Several political and religious groups argued that if beef-eating hurts the feelings of the state's minority Hindus, so does drinking alcohol wound the majority Muslims' sentiments.

The Karwan-e-Islami, a religious group that had in the past campaigned for a liquor ban, threatened to hit the streets to press its demand.

"If killing bovines hurts the sentiments of any community, so does sale and consumption of liquor hurt the sentiments of Muslims. Why should it not be banned in a state where Muslims are the majority?" said Karwan president Molvi Ghulam Rasool Hami.

Hami said Kashmiris overwhelmingly backed a liquor ban, citing how a signature campaign his group had launched against alcohol two years ago had found 4.5 lakh supporters.

"The government paid no heed to our campaign. We will hold rallies again and pressure the government into declaring Jammu and Kashmir a dry state," Hami said.

Independent MLA Sheikh Abdul Rasheed, whose group slaughtered two cows on Thursday to defy the ban on beef, echoed him.

"I don't think any religion permits liquor consumption, and our holy book, the Quran, explicitly bans it. The government should respect the sentiments of all the communities and ban it," Rasheed said.

Liquor, like beef, is being increasingly consumed in the state.

Official figures show that around 542.63 lakh bottles of various kinds of liquor were sold in 2014-15, earning the state government Rs 465 crore in revenues. That was 22 lakh bottles, or Rs 26 crore in revenues, more than the preceding year.

Liquor is sold freely in Jammu, where most of the state's alcohol consumption takes place. In Kashmir, liquor is available at just a few shops and clubs thanks to a militant "ban" imposed at the beginning of the insurgency.

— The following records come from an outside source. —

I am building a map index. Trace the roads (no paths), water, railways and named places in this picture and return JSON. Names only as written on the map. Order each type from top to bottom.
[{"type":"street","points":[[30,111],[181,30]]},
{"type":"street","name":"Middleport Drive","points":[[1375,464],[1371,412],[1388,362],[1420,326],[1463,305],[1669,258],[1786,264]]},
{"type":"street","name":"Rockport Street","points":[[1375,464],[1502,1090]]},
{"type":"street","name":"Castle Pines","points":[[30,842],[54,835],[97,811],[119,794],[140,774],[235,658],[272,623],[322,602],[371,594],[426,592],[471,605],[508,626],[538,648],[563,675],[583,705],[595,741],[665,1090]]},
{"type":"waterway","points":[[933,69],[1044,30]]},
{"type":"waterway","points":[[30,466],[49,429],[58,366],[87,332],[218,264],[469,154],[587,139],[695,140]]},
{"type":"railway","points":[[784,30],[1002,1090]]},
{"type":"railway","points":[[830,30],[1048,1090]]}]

BJP youth leader and MLA Ravinder Raina said one must not politicise that beef ban as the directive had come from the high court.

Raina found no harm in the call for a liquor ban, either. "Liquor is a health hazard and I support the call to ban it," he said.

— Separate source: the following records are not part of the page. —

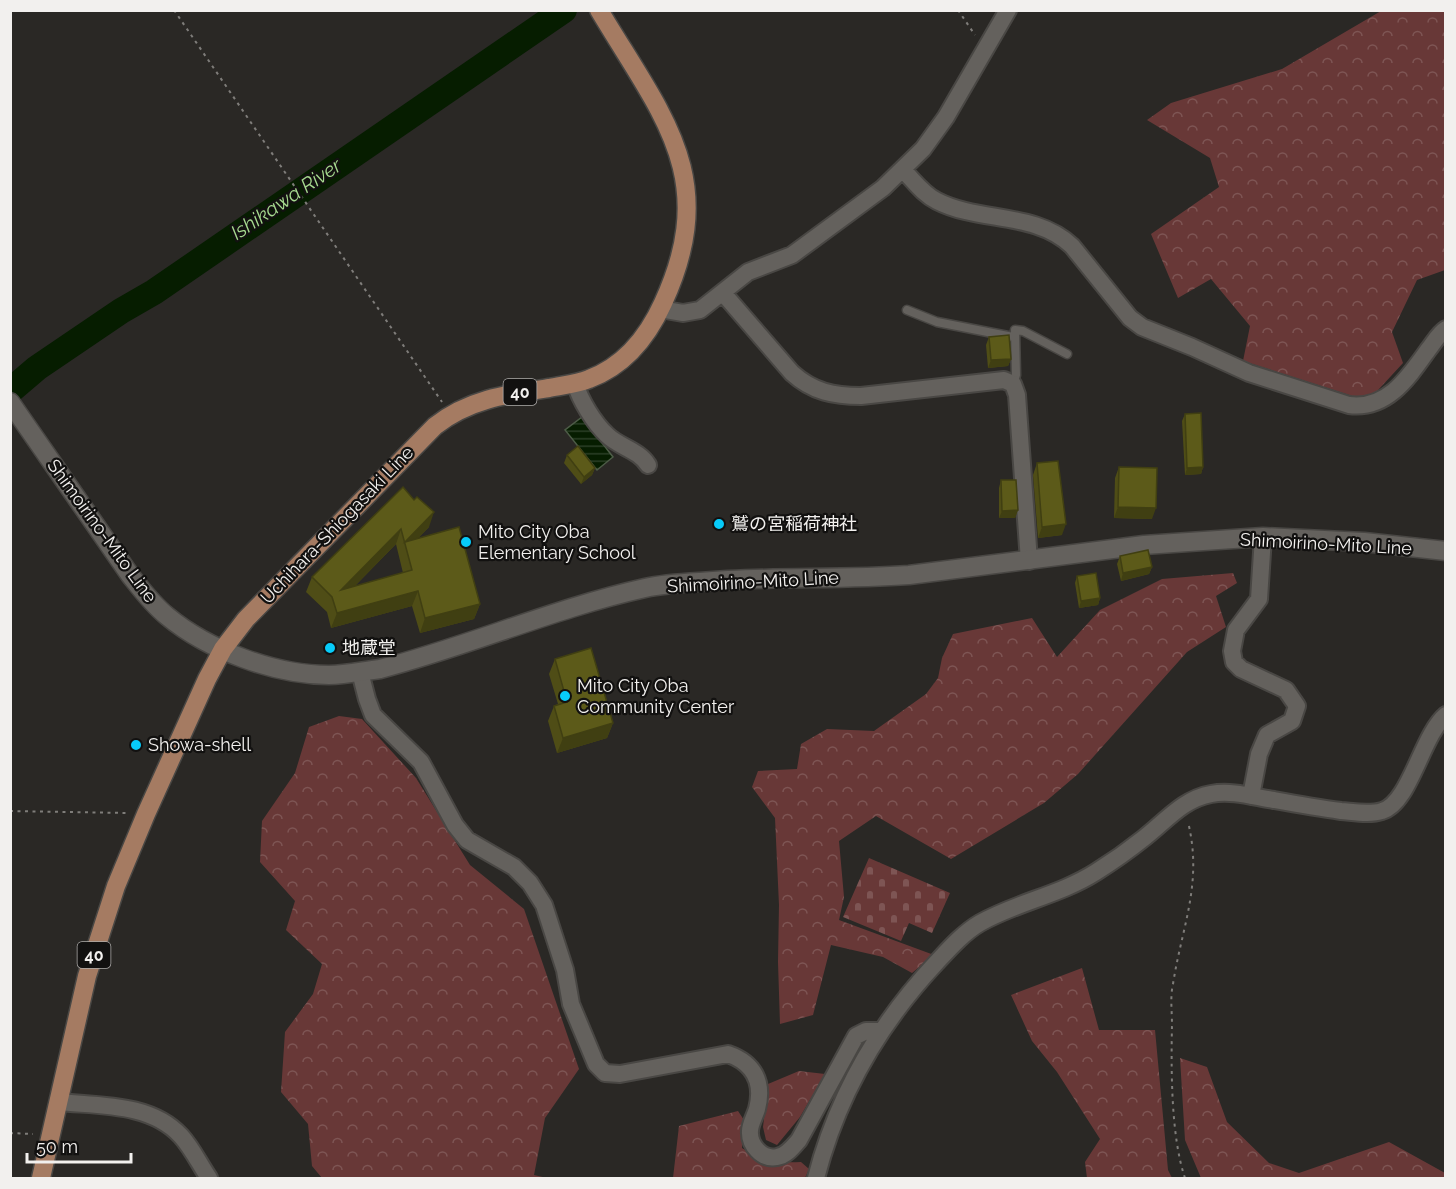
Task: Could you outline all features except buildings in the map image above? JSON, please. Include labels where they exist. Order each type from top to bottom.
[{"type":"main road","name":"Uchihara-Shiogasaki Line","points":[[41,1179],[87,976],[116,886],[146,814],[207,679],[223,649],[246,619],[412,447],[450,414],[493,397],[575,384],[598,375],[622,359],[644,336],[660,309],[678,268],[686,231],[687,193],[684,173],[672,134],[599,10]]},
{"type":"main road","name":"Shimoirino-Mito Line","points":[[11,403],[130,575],[150,600],[180,627],[223,649],[270,667],[300,673],[329,675],[400,664],[595,601],[647,587],[732,579],[877,577],[1029,561],[1144,545],[1263,537],[1364,542],[1446,551]]},
{"type":"street","points":[[660,309],[683,313],[700,310],[748,272],[792,255],[883,188],[923,149],[946,117],[1008,10]]},
{"type":"street","points":[[903,170],[927,195],[939,202],[966,212],[1037,225],[1061,236],[1072,246],[1130,318],[1142,327],[1192,346],[1249,373],[1349,405],[1361,407],[1386,398],[1400,386],[1446,329]]},
{"type":"street","points":[[723,293],[792,373],[801,381],[823,393],[838,396],[861,396],[1004,380],[1013,384],[1017,395],[1029,561]]},
{"type":"street","points":[[575,384],[580,398],[607,435],[644,459],[648,465]]},
{"type":"street","points":[[1251,796],[1259,754],[1267,735],[1292,721],[1297,706],[1286,690],[1241,669],[1234,662],[1232,651],[1236,630],[1259,598],[1263,537]]},
{"type":"street","points":[[360,672],[374,715],[422,762],[456,825],[467,840],[514,867],[530,883],[544,905],[565,970],[571,1004],[596,1064],[605,1073],[620,1074],[728,1054],[740,1058],[758,1079],[761,1092],[750,1130],[751,1140],[756,1149],[763,1154],[778,1157],[788,1152],[799,1140],[856,1036],[866,1030],[882,1031]]},
{"type":"street","points":[[816,1179],[841,1103],[882,1031],[915,986],[953,946],[978,924],[1094,874],[1145,838],[1183,805],[1197,797],[1223,792],[1350,812],[1382,811],[1393,806],[1435,728],[1446,715]]},
{"type":"street","points":[[59,1101],[133,1109],[156,1117],[169,1125],[181,1137],[209,1179]]},
{"type":"lane","points":[[907,310],[937,322],[1013,338]]},
{"type":"lane","points":[[1013,384],[1016,375],[1013,338],[1015,330],[1023,330],[1067,354]]},
{"type":"path","points":[[174,10],[450,414]]},
{"type":"path","points":[[958,10],[985,50]]},
{"type":"path","points":[[1183,805],[1192,840],[1194,873],[1191,902],[1172,986],[1172,1047],[1176,1135],[1180,1166],[1185,1179]]},
{"type":"path","points":[[10,811],[146,814]]},
{"type":"path","points":[[10,1133],[51,1134]]},
{"type":"green space","points":[[1381,11],[1445,11],[1445,270],[1417,280],[1392,332],[1403,363],[1368,401],[1243,361],[1250,326],[1211,279],[1178,298],[1151,234],[1219,187],[1210,158],[1147,120],[1171,103],[1282,69]]},
{"type":"green space","points":[[1233,573],[1237,583],[1216,596],[1226,627],[1187,652],[1078,774],[1044,803],[951,859],[876,816],[839,841],[844,897],[839,920],[934,955],[912,973],[883,957],[831,945],[813,1015],[780,1024],[779,905],[775,818],[752,787],[758,771],[797,769],[801,744],[827,729],[874,731],[926,694],[938,678],[942,658],[953,634],[1032,618],[1057,657],[1100,610],[1162,579]]},
{"type":"green space","points":[[339,716],[362,719],[416,778],[470,865],[524,909],[579,1069],[545,1118],[534,1175],[547,1178],[322,1178],[312,1166],[308,1124],[281,1092],[285,1032],[313,994],[322,964],[286,930],[295,901],[260,862],[262,821],[295,773],[309,727]]},
{"type":"green space","points":[[869,858],[950,893],[932,933],[909,923],[901,941],[843,917]]},
{"type":"green space","points":[[1082,968],[1099,1030],[1155,1030],[1168,1170],[1172,1178],[1087,1178],[1085,1162],[1100,1139],[1057,1072],[1032,1041],[1011,995]]},
{"type":"green space","points":[[1180,1058],[1207,1067],[1227,1122],[1269,1163],[1299,1173],[1389,1142],[1445,1173],[1445,1178],[1201,1178],[1185,1140]]},
{"type":"green space","points":[[799,1071],[825,1074],[800,1117],[777,1145],[766,1140],[763,1127],[768,1084]]},
{"type":"green space","points":[[738,1111],[744,1120],[742,1148],[770,1160],[801,1162],[809,1169],[805,1178],[673,1178],[679,1126]]},
{"type":"shaded area","points":[[582,417],[613,457],[597,470],[565,430]]},
{"type":"waterway","name":"Ishikawa River","points":[[10,391],[37,368],[121,311],[154,292],[564,10]]},
{"type":"place","name":"鷲の宮稲荷神社","points":[[719,524]]},
{"type":"place","name":"Mito City Oba Elementary School","points":[[466,542]]},
{"type":"place","name":"地蔵堂","points":[[330,648]]},
{"type":"place","name":"Mito City Oba Community Center","points":[[565,696]]},
{"type":"place","name":"Showa-shell","points":[[136,745]]}]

Restrictions were imposed in several parts of Srinagar today to prevent violence. Cattle had been slaughtered in public across Kashmir yesterday in protest against Thursday's court ruling, which had come on a public interest plea moved in Jammu.

The Ranbir Penal Code banned beef under the Dogra rulers, when few Kashmiri Muslims ate beef anyway. The practice caught on gradually after 1947 and now beef is sold openly across the state although the ban hasn't been revoked.